John D. Kasarda in The Next American City:
Across from Schiphol’s passenger terminal, one finds the World Trade Center, which contains conference facilities as well as the regional headquarters of such firms as Thomson-CFS and Unilever. Two five-star hotels adjoin this complex. Within a ten-minute walk is another complex of class-A office buildings that house financial and consulting firms which serve the aviation industry. Clustered along the A4 and A9 motorways linking the airport to downtown Amsterdam are large business parks for companies in industries that make intensive use of the airport, such as telecommunications, logistics, and distribution. With the airport and its immediate area serving as a multimodal transportation and commercial nexus, a new economic geography is taking shape: property near the airport commands premium office rental prices for the Amsterdam area, even above those in Amsterdam’s central business district.

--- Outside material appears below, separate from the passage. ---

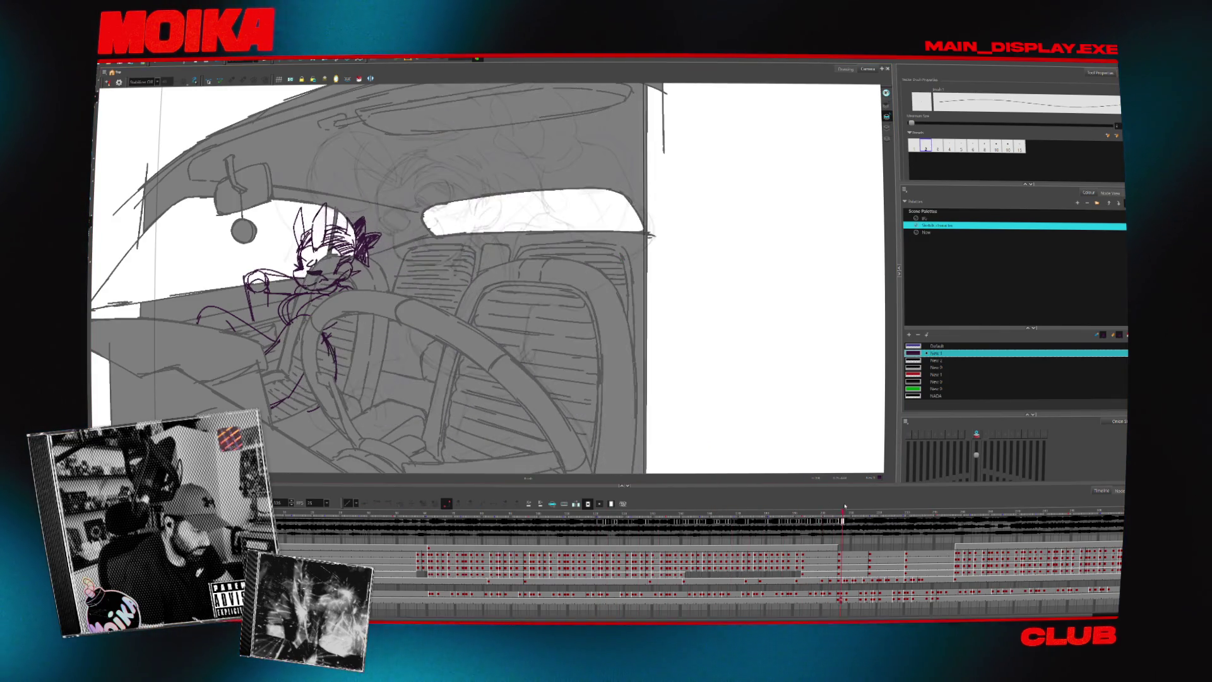
left_click_drag(857, 508, 771, 512)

Schiphol is but one example of how major airports are beginning to drive business siting and urban development in the 21st century, much as highways did in the 20th, railroads in the 19th, and seaports in the 18th. As aviation-oriented businesses cluster at and near major airports, a new urban entity is emerging: the Aerotropolis. Similar in shape to the traditional metropolis of a central city and its commuter-heavy suburbs, the Aerotropolis consists of an airport city core and an outlying area of businesses stretching fifteen miles along transportation corridors.